> Arbeitsauftrag
Beantworten Sie anhand des Artikels zum Wirtschaftsstandort Deutschland:
(a) Woran wird laut Bildtext gearbeitet?
(b) Unter welcher Personengruppe wurde die Umfrage durchgeführt?
(c) Für welche zwei Bereiche gab es besonders schlechte Noten?

> Quellenauszug
=======

KPMG-Untersuchung
Marode Straßen, teurer Strom: Wirtschaftsstandort Deutschland bekommt schlechte Noten

Hier wird an Drehgestellen für Personenzüge gearbeitet. Zuletzt ist Deutschland als Wirtschaftsstandort zunehmend unattraktiver geworden, zeigt eine Umfrage. Nicht nur die Arbeitskosten sind hoch.

© Soeren Stache / Picture Alliance

Bei einer Umfrage unter Managern kommt Deutschland schlecht weg. Offenbar hat die Bundesrepublik für ausländische Konzerne an Attraktivität eingebüßt. Das dürfte Folgen haben. 

Hohe Steuern, teurer Strom, schlechtes Internet und abnehmende Arbeitsqualität: Eine Untersuchung der Wirtschaftsprüfungsgesellschaft KPMG liest sich wie ein sehr schlechtes Zeugnis für den Wirtschaftsstandort Deutschland. Demnach sehen ausländische Konzerne die Bundesrepublik zunehmend kritisch und fahren ihre Investitionen zurück. Für das Steuersystem und die digitale Infrastruktur gab es besonders schlechte Noten: Hier habe Deutschland „im EU-Vergleich weiter an Wettbewerbsfähigkeit verloren“, teilte KPMG am Mittwoch mit.

=======

> Inhalt der Datensätze

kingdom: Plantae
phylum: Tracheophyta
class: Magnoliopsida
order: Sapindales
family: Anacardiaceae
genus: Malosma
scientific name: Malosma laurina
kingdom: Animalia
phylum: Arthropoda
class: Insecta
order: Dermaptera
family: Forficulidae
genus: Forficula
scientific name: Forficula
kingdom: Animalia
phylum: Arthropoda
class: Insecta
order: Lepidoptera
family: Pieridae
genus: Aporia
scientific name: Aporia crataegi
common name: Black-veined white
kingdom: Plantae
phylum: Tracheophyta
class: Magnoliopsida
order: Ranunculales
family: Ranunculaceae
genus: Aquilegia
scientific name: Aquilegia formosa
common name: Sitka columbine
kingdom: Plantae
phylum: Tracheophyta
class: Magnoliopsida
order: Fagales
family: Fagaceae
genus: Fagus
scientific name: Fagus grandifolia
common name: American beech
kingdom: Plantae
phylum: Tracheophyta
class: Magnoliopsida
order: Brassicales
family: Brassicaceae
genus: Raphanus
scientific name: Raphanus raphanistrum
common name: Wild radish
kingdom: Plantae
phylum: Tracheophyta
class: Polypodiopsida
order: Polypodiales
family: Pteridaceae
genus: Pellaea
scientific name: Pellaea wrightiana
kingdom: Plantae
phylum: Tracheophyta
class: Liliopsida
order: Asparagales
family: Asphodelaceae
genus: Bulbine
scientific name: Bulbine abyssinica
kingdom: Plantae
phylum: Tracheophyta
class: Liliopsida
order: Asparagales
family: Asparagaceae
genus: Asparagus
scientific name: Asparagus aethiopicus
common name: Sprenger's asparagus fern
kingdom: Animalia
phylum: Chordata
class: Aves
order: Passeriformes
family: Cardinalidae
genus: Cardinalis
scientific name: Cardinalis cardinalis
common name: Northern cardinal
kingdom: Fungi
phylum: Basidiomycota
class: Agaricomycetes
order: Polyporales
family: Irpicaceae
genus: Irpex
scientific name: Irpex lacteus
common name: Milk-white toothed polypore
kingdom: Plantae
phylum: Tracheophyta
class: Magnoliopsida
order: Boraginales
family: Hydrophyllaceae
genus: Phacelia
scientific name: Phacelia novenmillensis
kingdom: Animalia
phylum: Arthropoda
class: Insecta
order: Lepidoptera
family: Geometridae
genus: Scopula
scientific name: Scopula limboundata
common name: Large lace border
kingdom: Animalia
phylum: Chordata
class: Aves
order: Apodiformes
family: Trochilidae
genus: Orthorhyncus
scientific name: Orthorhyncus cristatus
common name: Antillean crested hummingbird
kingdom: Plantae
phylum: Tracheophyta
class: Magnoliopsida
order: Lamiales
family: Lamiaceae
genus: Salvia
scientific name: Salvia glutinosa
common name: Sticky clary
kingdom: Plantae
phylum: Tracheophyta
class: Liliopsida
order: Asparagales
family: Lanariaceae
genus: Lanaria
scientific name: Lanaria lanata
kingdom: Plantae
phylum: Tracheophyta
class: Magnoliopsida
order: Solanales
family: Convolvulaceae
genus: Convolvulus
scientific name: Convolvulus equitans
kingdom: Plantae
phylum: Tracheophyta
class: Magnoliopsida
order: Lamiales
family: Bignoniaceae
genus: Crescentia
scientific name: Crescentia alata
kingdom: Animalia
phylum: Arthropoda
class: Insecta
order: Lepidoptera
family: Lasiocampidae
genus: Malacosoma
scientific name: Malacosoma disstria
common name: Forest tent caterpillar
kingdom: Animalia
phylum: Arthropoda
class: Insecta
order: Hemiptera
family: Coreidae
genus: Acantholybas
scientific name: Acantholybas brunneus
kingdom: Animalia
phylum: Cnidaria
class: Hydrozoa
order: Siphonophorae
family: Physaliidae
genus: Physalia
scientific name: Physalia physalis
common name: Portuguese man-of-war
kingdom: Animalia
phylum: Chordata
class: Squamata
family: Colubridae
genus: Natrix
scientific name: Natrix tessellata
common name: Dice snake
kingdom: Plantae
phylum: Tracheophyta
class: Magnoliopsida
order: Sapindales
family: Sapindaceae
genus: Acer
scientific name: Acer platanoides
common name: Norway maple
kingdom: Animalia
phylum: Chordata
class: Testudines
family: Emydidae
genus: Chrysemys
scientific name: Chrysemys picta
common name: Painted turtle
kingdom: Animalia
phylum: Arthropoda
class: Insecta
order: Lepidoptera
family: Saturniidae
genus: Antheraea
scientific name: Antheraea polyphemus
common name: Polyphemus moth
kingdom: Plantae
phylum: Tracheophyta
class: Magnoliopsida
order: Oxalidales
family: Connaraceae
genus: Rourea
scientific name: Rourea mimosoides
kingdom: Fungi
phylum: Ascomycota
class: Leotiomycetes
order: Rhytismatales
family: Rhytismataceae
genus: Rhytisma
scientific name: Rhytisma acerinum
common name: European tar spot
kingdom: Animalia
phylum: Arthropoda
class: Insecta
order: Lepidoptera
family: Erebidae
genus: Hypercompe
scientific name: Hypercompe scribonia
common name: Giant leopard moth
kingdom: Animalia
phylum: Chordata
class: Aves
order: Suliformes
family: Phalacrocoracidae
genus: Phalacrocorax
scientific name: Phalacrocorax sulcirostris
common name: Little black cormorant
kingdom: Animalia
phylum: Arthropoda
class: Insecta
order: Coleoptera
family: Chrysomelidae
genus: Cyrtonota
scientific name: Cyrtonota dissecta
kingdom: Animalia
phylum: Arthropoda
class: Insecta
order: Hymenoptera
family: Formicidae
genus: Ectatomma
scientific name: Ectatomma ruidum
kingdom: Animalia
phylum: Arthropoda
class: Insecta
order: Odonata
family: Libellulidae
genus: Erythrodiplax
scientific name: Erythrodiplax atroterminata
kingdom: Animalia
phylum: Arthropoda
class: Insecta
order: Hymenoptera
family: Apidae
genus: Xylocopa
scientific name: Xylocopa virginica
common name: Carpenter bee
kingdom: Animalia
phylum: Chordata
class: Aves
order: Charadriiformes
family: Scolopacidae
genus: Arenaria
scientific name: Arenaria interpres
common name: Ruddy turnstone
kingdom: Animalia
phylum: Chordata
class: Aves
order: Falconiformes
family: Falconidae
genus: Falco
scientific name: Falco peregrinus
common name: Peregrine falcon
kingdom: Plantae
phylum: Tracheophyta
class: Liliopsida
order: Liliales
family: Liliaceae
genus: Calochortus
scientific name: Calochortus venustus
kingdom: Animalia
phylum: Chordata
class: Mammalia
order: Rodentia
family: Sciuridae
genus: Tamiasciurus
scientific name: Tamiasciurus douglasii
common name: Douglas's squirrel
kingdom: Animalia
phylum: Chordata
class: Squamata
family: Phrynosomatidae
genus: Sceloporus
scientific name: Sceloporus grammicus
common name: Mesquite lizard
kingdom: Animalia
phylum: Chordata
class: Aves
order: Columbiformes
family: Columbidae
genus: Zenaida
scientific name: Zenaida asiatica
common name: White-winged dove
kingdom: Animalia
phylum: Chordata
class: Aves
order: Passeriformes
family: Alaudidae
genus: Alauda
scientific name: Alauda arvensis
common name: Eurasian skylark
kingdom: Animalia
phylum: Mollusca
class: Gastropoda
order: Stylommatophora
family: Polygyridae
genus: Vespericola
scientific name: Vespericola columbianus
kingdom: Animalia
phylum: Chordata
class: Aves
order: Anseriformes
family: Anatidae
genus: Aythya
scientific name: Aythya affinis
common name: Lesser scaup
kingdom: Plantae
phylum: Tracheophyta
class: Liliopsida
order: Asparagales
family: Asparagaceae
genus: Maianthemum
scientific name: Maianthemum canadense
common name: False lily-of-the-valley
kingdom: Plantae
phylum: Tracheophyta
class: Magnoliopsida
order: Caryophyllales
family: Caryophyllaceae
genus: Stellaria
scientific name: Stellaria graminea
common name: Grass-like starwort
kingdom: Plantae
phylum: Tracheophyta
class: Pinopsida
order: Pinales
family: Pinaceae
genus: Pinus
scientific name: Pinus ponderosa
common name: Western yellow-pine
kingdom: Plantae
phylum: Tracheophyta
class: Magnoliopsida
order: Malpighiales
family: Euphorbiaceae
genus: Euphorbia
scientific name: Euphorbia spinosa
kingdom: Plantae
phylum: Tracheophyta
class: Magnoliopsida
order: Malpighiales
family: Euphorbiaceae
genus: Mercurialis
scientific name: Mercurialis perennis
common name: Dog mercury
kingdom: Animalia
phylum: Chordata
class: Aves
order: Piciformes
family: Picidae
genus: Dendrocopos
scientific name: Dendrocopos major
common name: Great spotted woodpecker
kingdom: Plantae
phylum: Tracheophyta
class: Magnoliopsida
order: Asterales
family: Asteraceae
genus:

=======

> Erwartete Antwort
(a) An Drehgestellen für Personenzüge.
(b) Unter Managern.
(c) Für das Steuersystem und die digitale Infrastruktur.